My hand twitched, wanting to be around her throat again. Showed how much she knew – I was actually pretty damn important these days. “What did it say about my hand?”
“It is a spiritual taint as opposed to a natural one. A fragment of malign spirit grows within your flesh, and it will devour ye entire unless dealt with quickly.”
I flexed my hand, forcing the fingers closed against hard skin and black iron plates. The taint had indeed taken root where the broken shards of my spirit-bound blade Dissever pierced my flesh when the traitor god shattered it. I could still feel a fragment of that dark daemonic spirit in the back of my mind. “And how do we remove this spiritual taint?”

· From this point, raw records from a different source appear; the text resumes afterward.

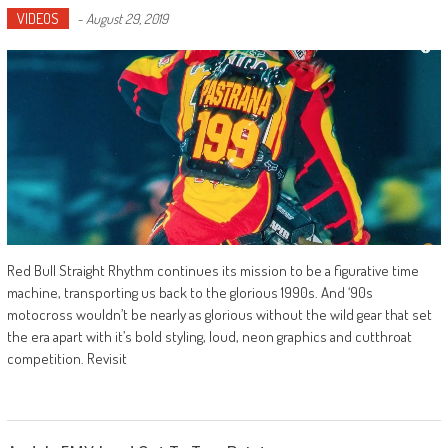
VIDEOS
-
August 29, 2019
Red Bull Straight Rhythm continues its mission to be a figurative time
machine, transporting us back to the glorious 1990s. And ‘90s
motocross wouldn’t be nearly as glorious without the wild gear that set
the era apart with it’s bold styling, loud, neon graphics and cutthroat
competition. Revisit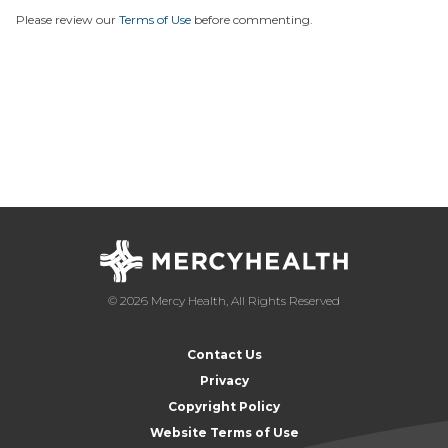
Please review our
Terms of Use
before commenting.
© 2026 Mercy Health, All Rights Reserved
Contact Us
Privacy
Copyright Policy
Website Terms of Use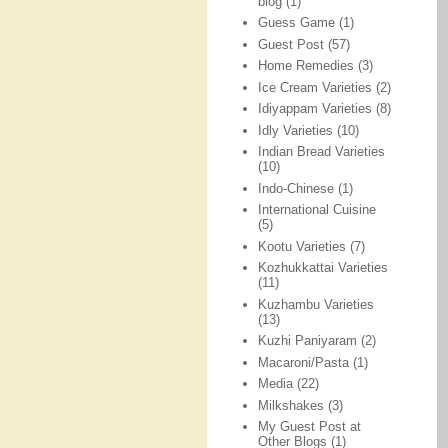
blog
(1)
Guess Game
(1)
Guest Post
(57)
Home Remedies
(3)
Ice Cream Varieties
(2)
Idiyappam Varieties
(8)
Idly Varieties
(10)
Indian Bread Varieties
(10)
Indo-Chinese
(1)
International Cuisine
(5)
Kootu Varieties
(7)
Kozhukkattai Varieties
(11)
Kuzhambu Varieties
(13)
Kuzhi Paniyaram
(2)
Macaroni/Pasta
(1)
Media
(22)
Milkshakes
(3)
My Guest Post at
Other Blogs
(1)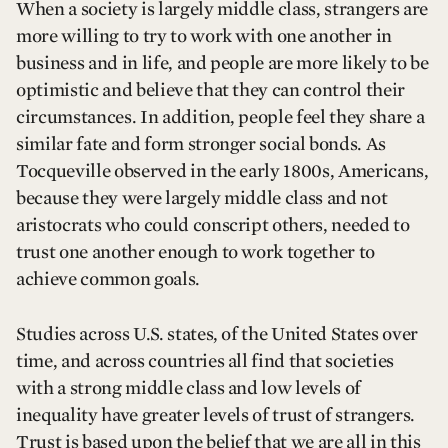
When a society is largely middle class, strangers are
more willing to try to work with one another in
business and in life, and people are more likely to be
optimistic and believe that they can control their
circumstances. In addition, people feel they share a
similar fate and form stronger social bonds. As
Tocqueville observed in the early 1800s, Americans,
because they were largely middle class and not
aristocrats who could conscript others, needed to
trust one another enough to work together to
achieve common goals.
Studies across U.S. states, of the United States over
time, and across countries all find that societies
with a strong middle class and low levels of
inequality have greater levels of trust of strangers.
Trust is based upon the belief that we are all in this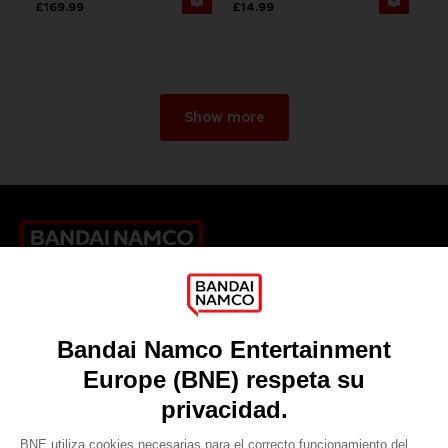
£169.99
£14.99
Show more
Games
About
Press
Recruitment
Licensing
DO YOU HAVE A QUESTION?
Go to
Our support
REGISTER A GAME
JOIN THE CLUB!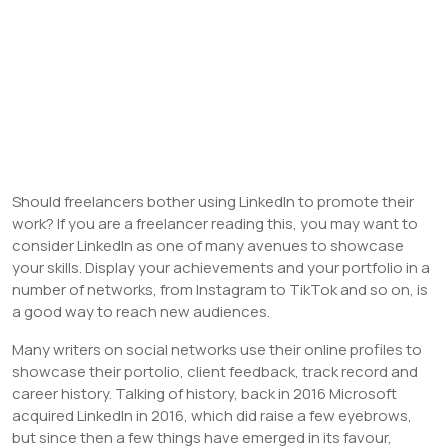
Should freelancers bother using LinkedIn to promote their
work? If you are a freelancer reading this, you may want to
consider LinkedIn as one of many avenues to showcase
your skills. Display your achievements and your portfolio in a
number of networks, from Instagram to TikTok and so on, is
a good way to reach new audiences.
Many writers on social networks use their online profiles to
showcase their portolio, client feedback, track record and
career history. Talking of history, back in 2016 Microsoft
acquired LinkedIn in 2016, which did raise a few eyebrows,
but since then a few things have emerged in its favour,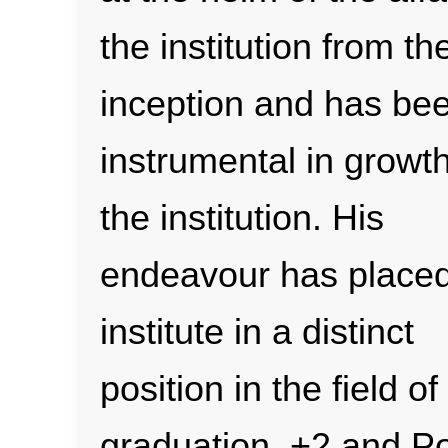
the institution from th
inception and has be
instrumental in growth
the institution. His
endeavour has placed
institute in a distinct
position in the field o
graduation, +2 and P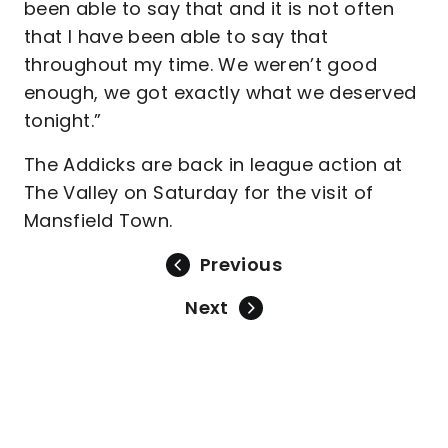
been able to say that and it is not often
that I have been able to say that
throughout my time. We weren’t good
enough, we got exactly what we deserved
tonight.”
The Addicks are back in league action at
The Valley on Saturday for the visit of
Mansfield Town.
Previous
Next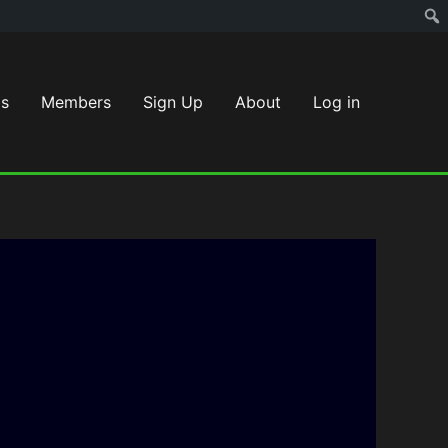
s
Members
Sign Up
About
Log in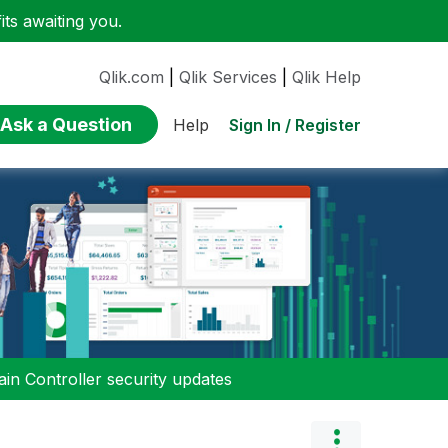
ts awaiting you.
Qlik.com
|
Qlik Services
|
Qlik Help
Ask a Question
Sign In / Register
Help
n Controller security updates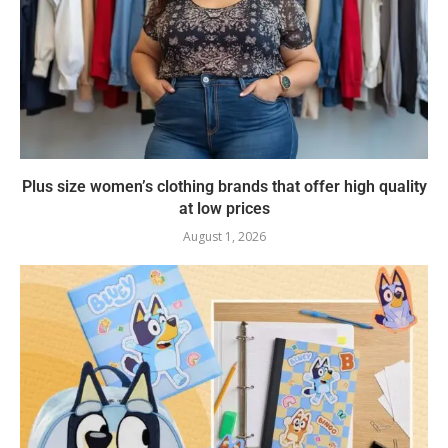
Plus size women’s clothing brands that offer high quality
at low prices
August 1, 2026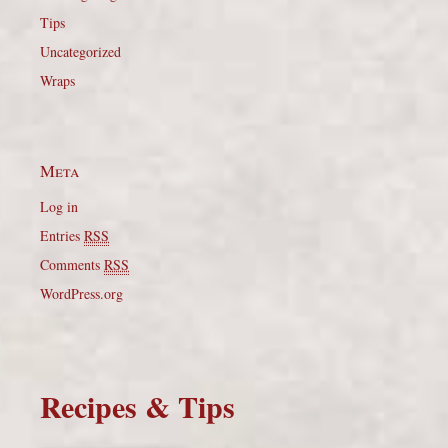
Tips
Uncategorized
Wraps
Meta
Log in
Entries
RSS
Comments
RSS
WordPress.org
Recipes & Tips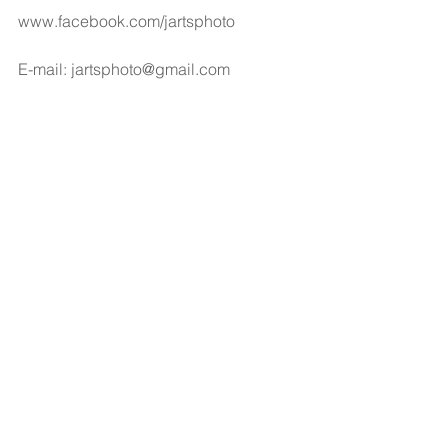
www.facebook.com/jartsphoto
E-mail: jartsphoto@gmail.com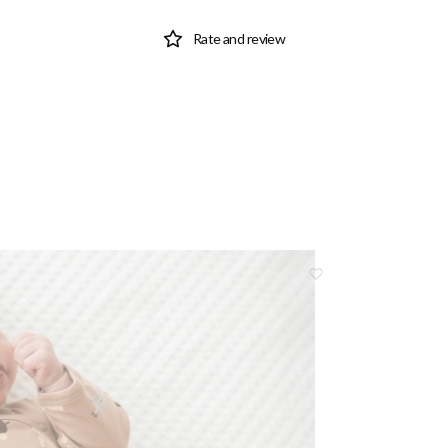
Rate and review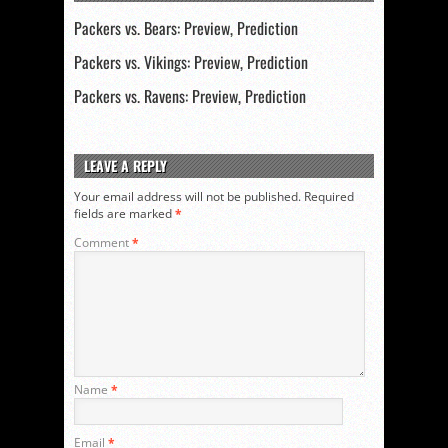
Packers vs. Bears: Preview, Prediction
Packers vs. Vikings: Preview, Prediction
Packers vs. Ravens: Preview, Prediction
LEAVE A REPLY
Your email address will not be published.
Required
fields are marked
*
Comment
*
Name
*
Email
*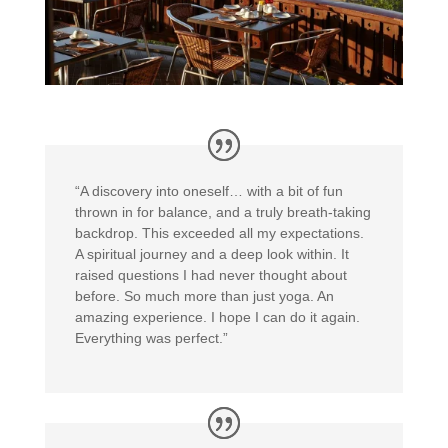
“A discovery into oneself… with a bit of fun
thrown in for balance, and a truly breath-taking
backdrop. This exceeded all my expectations.
A spiritual journey and a deep look within. It
raised questions I had never thought about
before. So much more than just yoga. An
amazing experience. I hope I can do it again.
Everything was perfect.”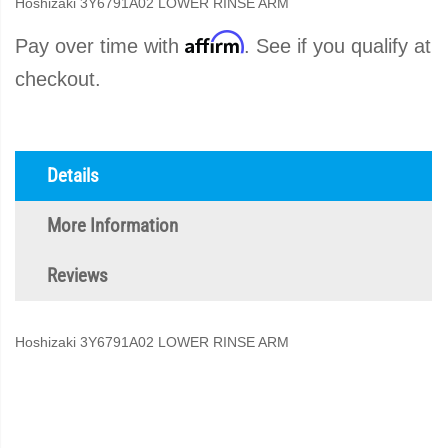
Hoshizaki 3Y6791A02 LOWER RINSE ARM
Affirm
Pay over time with
. See if you qualify at
checkout.
Details
More Information
Reviews
Hoshizaki 3Y6791A02 LOWER RINSE ARM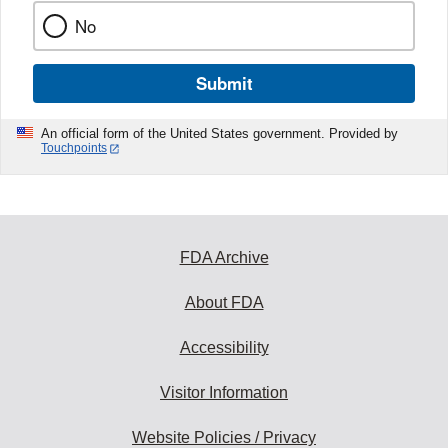
No
Submit
An official form of the United States government. Provided by
Touchpoints
FDA Archive
About FDA
Accessibility
Visitor Information
Website Policies / Privacy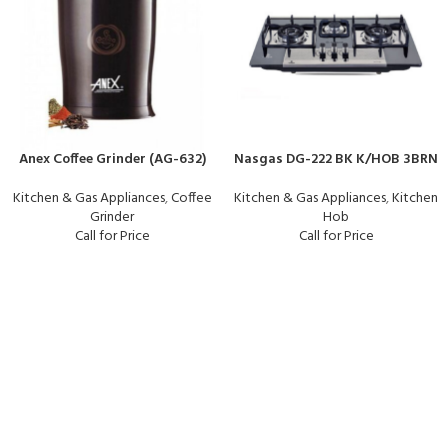
Anex Coffee Grinder (AG-632)
Nasgas DG-222 BK K/HOB 3BRN
Kitchen & Gas Appliances
,
Coffee
Kitchen & Gas Appliances
,
Kitchen
Grinder
Hob
Call for Price
Call for Price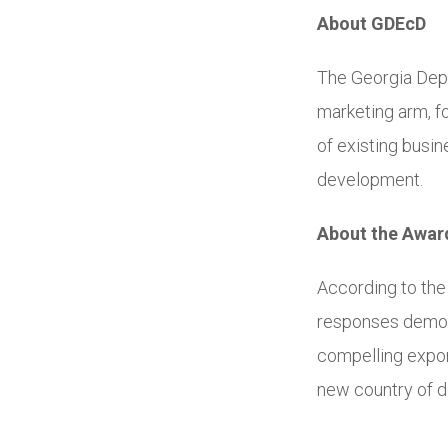
About GDEcD
The Georgia Dep
marketing arm, f
of existing busi
development.
About the Awar
According to th
responses demons
compelling expor
new country of d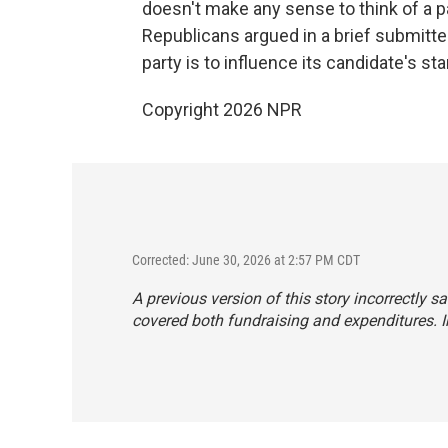
doesn't make any sense to think of a pa
Republicans argued in a brief submitted
party is to influence its candidate's sta
Copyright 2026 NPR
Corrected: June 30, 2026 at 2:57 PM CDT
A previous version of this story incorrectly 
covered both fundraising and expenditures. In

“We cannot. It has become a natural part of your blood and bone by now. But there is another who can…”
There was always a price for her help, always an angle that furthered her own goals. “Out with it.”
“To force the spiritual taint from your flesh ye must form a pact with a greater spirit. Only another spirit can expel it.”
I laughed. “Of course that’s the only way. I knew it would all come back to your stupid fucking ritual in the end.” I pointed to the ragged scars cutting down my cheek and neck. “The last time you tried to force that nonsense upon me you did this. Why should I ever trust you?”
She sneered. “Because ye have no choice. Ye were a weakling and a cowardly boy who ran from his fears instead o’ facing them like a man. You still are.”
Half a year ago she might have been right. Now I was trying hard to be different.
“Think o’ the power, Edrin! The Queen o’ Winter will fill ye with her might. It is a great honour.”
“I piss on honour and glory. I’d rather hack my own hand off,” I said, moving towards the stairs from which we had come.
“Who do you think ye are to insult me in my own hold?” she demanded. “Ye are every bit as ungrateful and wretched as your mother was. I smell your fear and know ye crave the power necessary to defeat the Scarrabus. Without me ye will never achieve anything but witnessing all ye care about burn to ash.”